* _Work task_
What you give back from the listing below should be an exact copy of the lines from the one with "трудоустройство с проживанием, переездом на" down to the one with "wysokiej zawartości kwasu", and it should contain no pictures.

++++ Information supplied ++++

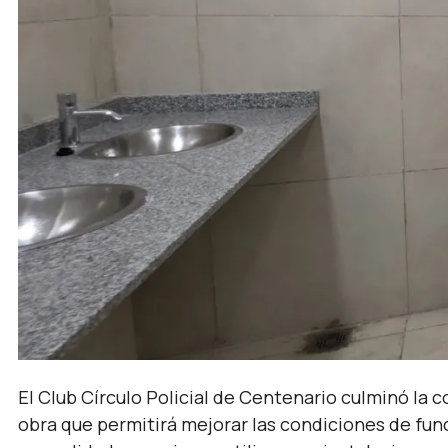
El Club Círculo Policial de Centenario culminó la 
obra que permitirá mejorar las condiciones de fun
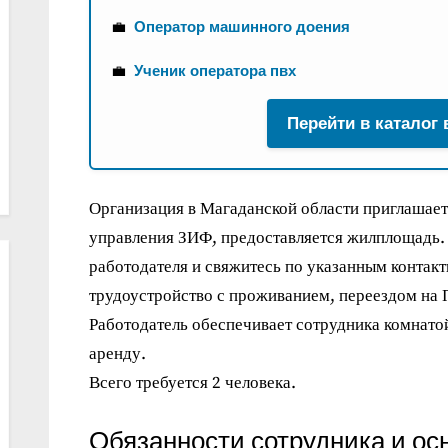
💼
Оператор машинного доения
💼
Ученик оператора пвх
Перейти в каталог
Организация в Магаданской области приглашает 
управления ЗИФ, предоставляется жилплощадь.
работодателя и свяжитесь по указанным контакт
трудоустройство с проживанием, переездом на 
Работодатель обеспечивает сотрудника комнато
аренду.
Всего требуется 2 человека.
Обязанности сотрудника и ос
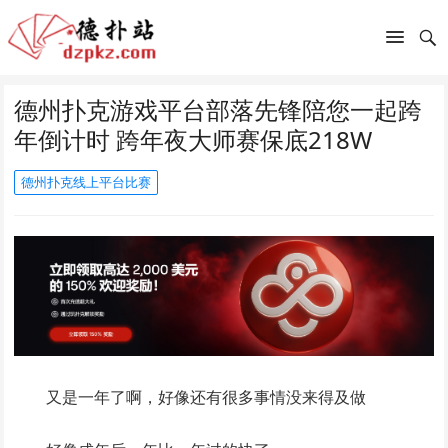
德州扑克游戏平台部落先锋陪您一起跨
年倒计时 跨年夜大师赛保底218W
德州扑克线上平台比赛
又是一年了啊，好像还有很多事情没来得及做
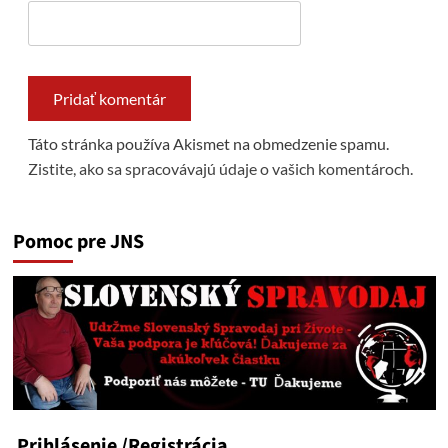
Táto stránka používa Akismet na obmedzenie spamu.
Zistite, ako sa spracovávajú údaje o vašich komentároch.
Pomoc pre JNS
Prihlásenie
/Registrácia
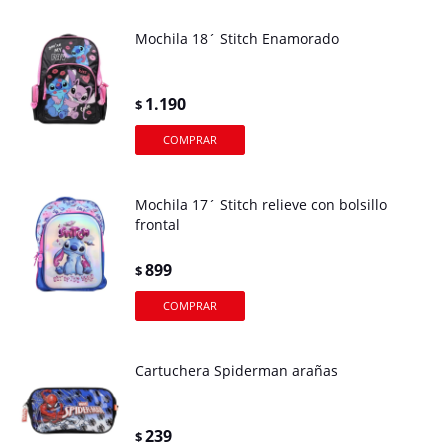
Mochila 18´ Stitch Enamorado
1.190
$
Mochila 17´ Stitch relieve con bolsillo
frontal
899
$
Cartuchera Spiderman arañas
239
$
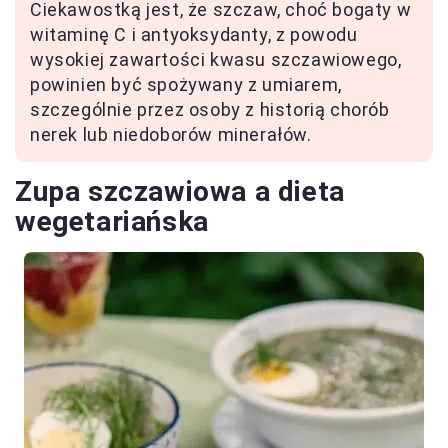
Ciekawostką jest, że szczaw, choć bogaty w
witaminę C i antyoksydanty, z powodu
wysokiej zawartości kwasu szczawiowego,
powinien być spożywany z umiarem,
szczególnie przez osoby z historią chorób
nerek lub niedoborów minerałów.
Zupa szczawiowa a dieta
wegetariańska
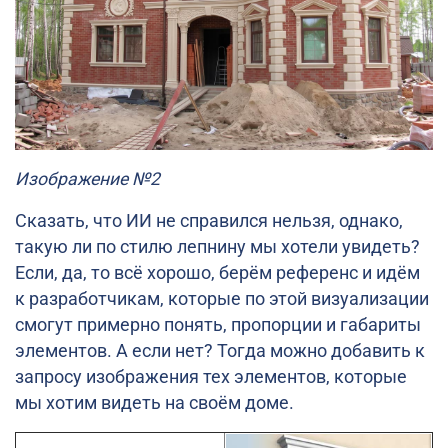
Изображение №2
Сказать, что ИИ не справился нельзя, однако,
такую ли по стилю лепнину мы хотели увидеть?
Если, да, то всё хорошо, берём референс и идём
к разработчикам, которые по этой визуализации
смогут примерно понять, пропорции и габариты
элементов. А если нет? Тогда можно добавить к
запросу изображения тех элементов, которые
мы хотим видеть на своём доме.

++++

* _Result for this exercise_
трудоустройство с проживанием, переездом на 
Работодатель обеспечивает сотрудника комнато
аренду.
Всего требуется 2 человека.
Обязанности сотрудника и ос
德州扑克游戏平台部落先锋陪您一起跨
年倒计时 跨年夜大师赛保底218W
德州扑克线上平台比赛
又是一年了啊，好像还有很多事情没来得及做
Táto stránka používa Akismet na obmedzenie spamu.
Zistite, ako sa spracovávajú údaje o vašich komentároch.
Pomoc pre JNS
Prihlásenie
/Registrácia
Mochila 18´ Stitch Enamorado
1.190
$
Mochila 17´ Stitch relieve con bolsillo
frontal
899
$
Cartuchera Spiderman arañas
239
$
Ciekawostką jest, że szczaw, choć bogaty w
witaminę C i antyoksydanty, z powodu
wysokiej zawartości kwasu szczawiowego,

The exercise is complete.